Ayşe Sarısu Pehlivan, tebligat henüz kendisine ulaşmadan önce YouTube kanalı “Karantina TV”nin yayınında Gazeteci Recai Aksu’nun sorularını cevaplarken de, sosyal medyada kendisi hakkında yazılanları şöyle değerlendirdi:

“Maalesef burada tamamen nefret söylemiyle, hakaret içeren, öfke duyan, beni DHKP-C gibi bir terör örgütüyle ilişkilendirmeye çalışan bir zihniyeti… Böyle bir köşeye sıkıştırıp beni bir kılıfa sokma çabasıyla karşılaştım ve bir linç kampanyası başlatıldı. Akabinde de HSK tarafından hakkımda inceleme izni verildiğini ben, sosyal medyadan duydum. Bana ulaşan herhangi bir bildirim yok şu an. Zaten süreçte hemen böyle bir bildirim yapılması da gerekmiyor. Eğer daha sonra soruşturmaya geçilmesine dair bir karar alınırsa bana bir bildirim yapılıp bir savunma istenecektir.”

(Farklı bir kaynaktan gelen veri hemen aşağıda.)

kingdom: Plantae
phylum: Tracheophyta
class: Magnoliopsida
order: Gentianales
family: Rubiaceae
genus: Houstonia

Pehlivan, Grup Yorum’un bir üyesinin günbegün ölüme gidişini sosyal medyada gördükten sonra bir insan olarak onun ölüm orucundan vazgeçmesi için twitter’da paylaşımda bulunduğunu belirtti. Pehlivan, sözlerine şöyle devam etti:

“Benim gibi pek çok duyarlı insanın bu konuda paylaşımları var. Neticede bu paylaşımlar ve gidip ilgili makamlarla görüşme sonrasında da Grup Yorum üyesi olan İbrahim Gökçek, ölüm orucundan vazgeçtiğini duyurdu ve akabinde bir gün sonra da vefat etti. Şimdi ben, DHKP-C’ye bağlanmaya çalışılıyorum, ‘terör sevici’ olarak lanse edilmeye çalışılıyorum. Öyle bir kılıfa sokulmaya çalışılıyorum. O zaman benimle birlikte bir sürü insan var. Bunların hepsi DHKP-C örgütü sevicisi olarak mı değerlendirilecek?”